After completing his studies in mechanical engineering at the Technical University of Darmstadt, he had worked for Opel in Rüsselsheim am Main.
Robert Wollmann and Josef Geittner
From 1921 to 1926, together with the architects Robert Wollmann and Josef Geittner, he oversaw the technical and structural redesign of the factory premises in Frankfurt’s Ostend district.
Fritz Mouson traveled throughout Germany and the USA to learn about the latest production techniques.
With the knowledge thus acquired, he succeeded in transforming the company into a largely automated industrial enterprise converted to assembly line production.
The culmination of his innovations was the Mouson tower, known as Frankfurt’s first high-rise building. It was connected to the original 1880 factory buildings on its southwest side by a two-story structure built in 1922 to house the perfume department.
The tower rises over the associated seven-story factory building, which had housed the soap production facilities since 1926.
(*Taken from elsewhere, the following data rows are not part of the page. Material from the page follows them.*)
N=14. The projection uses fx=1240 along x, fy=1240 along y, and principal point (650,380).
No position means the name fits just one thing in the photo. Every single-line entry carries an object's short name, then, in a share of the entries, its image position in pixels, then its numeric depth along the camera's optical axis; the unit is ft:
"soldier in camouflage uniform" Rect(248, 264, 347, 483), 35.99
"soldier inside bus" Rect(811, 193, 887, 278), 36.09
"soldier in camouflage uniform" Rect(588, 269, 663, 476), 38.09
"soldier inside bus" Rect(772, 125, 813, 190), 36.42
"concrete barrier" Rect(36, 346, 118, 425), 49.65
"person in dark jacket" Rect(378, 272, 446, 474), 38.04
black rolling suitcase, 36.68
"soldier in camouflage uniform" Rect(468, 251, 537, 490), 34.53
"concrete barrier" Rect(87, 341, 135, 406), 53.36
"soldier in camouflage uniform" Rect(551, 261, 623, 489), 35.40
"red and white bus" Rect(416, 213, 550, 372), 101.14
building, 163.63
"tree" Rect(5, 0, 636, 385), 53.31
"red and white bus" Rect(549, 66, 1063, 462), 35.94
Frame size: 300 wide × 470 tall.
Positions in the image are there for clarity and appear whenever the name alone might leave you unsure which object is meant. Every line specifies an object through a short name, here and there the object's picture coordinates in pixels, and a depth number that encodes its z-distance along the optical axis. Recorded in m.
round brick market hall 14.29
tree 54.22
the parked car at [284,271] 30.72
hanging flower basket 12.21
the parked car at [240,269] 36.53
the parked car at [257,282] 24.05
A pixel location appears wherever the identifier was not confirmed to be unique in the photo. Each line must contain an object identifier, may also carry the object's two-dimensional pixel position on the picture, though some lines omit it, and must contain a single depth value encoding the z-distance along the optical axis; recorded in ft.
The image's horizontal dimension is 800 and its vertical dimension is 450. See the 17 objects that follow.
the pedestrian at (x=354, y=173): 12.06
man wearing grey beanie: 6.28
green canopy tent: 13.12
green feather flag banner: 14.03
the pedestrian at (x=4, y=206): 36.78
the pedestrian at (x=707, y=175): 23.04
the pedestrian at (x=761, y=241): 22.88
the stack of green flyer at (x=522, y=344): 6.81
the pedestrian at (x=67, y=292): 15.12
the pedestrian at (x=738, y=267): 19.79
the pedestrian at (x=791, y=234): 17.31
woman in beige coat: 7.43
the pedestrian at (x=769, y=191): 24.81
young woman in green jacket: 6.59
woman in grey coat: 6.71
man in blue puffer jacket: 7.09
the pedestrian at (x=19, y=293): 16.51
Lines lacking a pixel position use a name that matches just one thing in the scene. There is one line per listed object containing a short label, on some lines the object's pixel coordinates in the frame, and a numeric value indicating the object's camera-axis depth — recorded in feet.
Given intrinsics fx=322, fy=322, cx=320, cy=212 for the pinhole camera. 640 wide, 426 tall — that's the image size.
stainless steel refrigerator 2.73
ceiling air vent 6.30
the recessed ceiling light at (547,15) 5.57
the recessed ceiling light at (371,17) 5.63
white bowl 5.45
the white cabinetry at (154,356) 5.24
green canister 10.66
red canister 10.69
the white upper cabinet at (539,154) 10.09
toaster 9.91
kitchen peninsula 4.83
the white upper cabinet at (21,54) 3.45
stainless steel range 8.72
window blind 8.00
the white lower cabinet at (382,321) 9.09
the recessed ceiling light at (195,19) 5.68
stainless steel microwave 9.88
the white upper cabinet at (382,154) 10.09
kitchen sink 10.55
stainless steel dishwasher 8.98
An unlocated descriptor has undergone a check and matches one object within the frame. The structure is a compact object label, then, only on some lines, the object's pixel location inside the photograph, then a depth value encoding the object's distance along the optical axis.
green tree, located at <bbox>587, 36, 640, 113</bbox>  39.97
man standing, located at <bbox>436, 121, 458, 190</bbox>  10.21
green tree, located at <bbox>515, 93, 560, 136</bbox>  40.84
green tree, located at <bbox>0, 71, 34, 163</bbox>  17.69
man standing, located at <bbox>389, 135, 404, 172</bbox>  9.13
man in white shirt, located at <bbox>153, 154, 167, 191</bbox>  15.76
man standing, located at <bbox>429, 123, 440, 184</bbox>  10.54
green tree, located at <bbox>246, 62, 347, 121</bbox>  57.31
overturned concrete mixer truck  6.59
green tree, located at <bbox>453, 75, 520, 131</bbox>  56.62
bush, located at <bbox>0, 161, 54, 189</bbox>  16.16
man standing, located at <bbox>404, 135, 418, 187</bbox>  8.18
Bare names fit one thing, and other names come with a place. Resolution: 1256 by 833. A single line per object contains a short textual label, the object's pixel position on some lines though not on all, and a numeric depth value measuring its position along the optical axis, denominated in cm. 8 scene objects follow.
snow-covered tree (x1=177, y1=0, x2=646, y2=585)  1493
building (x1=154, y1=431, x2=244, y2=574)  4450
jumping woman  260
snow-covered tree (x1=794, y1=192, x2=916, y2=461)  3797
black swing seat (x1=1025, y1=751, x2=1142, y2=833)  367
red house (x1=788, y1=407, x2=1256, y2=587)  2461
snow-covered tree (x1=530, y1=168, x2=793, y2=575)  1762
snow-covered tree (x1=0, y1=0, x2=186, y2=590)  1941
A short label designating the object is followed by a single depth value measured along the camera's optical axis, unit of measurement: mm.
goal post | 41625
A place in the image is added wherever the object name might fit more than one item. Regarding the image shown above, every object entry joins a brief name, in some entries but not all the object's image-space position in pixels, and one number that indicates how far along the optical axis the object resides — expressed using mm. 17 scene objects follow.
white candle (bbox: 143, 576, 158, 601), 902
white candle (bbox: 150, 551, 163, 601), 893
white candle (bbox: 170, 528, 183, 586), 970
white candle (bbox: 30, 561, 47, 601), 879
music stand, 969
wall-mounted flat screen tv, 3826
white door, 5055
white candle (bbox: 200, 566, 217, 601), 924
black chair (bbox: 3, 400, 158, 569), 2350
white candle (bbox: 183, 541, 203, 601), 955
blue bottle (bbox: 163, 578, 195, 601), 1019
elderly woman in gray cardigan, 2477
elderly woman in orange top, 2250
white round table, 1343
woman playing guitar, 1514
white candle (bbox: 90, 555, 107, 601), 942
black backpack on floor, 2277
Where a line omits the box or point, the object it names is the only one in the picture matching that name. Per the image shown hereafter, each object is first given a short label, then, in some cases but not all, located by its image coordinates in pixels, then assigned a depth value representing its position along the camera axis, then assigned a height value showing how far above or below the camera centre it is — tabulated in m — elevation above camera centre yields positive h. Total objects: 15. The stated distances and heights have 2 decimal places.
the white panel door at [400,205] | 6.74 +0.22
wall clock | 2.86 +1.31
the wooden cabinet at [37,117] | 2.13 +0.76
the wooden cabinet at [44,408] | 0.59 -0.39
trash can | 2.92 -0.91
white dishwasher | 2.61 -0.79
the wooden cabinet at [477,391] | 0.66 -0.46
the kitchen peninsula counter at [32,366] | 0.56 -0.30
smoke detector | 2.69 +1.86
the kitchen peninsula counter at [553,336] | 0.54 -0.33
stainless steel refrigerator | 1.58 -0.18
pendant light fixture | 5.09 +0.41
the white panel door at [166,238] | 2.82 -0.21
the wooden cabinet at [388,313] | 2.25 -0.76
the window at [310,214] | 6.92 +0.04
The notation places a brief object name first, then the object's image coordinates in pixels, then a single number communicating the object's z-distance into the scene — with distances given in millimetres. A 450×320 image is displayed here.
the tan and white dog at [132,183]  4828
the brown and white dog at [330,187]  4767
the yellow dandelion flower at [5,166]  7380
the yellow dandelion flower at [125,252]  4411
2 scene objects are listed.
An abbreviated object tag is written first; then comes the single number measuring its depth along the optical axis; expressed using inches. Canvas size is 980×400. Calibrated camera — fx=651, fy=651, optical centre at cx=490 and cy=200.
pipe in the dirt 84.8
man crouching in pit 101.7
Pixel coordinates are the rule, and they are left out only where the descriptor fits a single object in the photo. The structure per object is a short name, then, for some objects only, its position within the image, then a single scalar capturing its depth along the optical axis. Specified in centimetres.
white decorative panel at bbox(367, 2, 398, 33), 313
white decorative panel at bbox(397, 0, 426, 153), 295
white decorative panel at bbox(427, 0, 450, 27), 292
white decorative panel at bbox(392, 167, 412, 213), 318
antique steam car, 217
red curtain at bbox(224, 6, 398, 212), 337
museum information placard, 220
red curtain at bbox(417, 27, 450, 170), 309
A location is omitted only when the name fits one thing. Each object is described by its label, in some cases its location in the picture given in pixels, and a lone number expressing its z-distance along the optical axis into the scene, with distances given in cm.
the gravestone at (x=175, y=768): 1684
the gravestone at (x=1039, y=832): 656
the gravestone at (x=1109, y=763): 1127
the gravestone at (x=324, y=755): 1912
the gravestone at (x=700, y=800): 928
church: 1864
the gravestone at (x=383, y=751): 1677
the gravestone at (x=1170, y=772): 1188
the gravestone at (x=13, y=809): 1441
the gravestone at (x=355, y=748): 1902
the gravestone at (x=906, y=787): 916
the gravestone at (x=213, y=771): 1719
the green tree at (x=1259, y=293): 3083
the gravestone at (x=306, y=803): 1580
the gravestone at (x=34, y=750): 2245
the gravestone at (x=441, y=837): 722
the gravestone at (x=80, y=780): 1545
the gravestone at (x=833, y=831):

The stair tower, a concrete frame building with brick facade in expressive forms, contained a water reservoir on the eighth floor.
Renovation and Conversion
While large parts of the factory site were destroyed during World War II, the Mouson tower and its associated factory annex survived the war largely unscathed.
In 1976, the tower and the annex were placed under a preservation order. In 1988, it was converted into a cultural center by the office of Albert Speer+Partner GmbH on behalf of Frankfurter Aufbau AG. Today, it houses a theater with 250 seats, seminar and rehearsal rooms, artists‘ studios and a restaurant.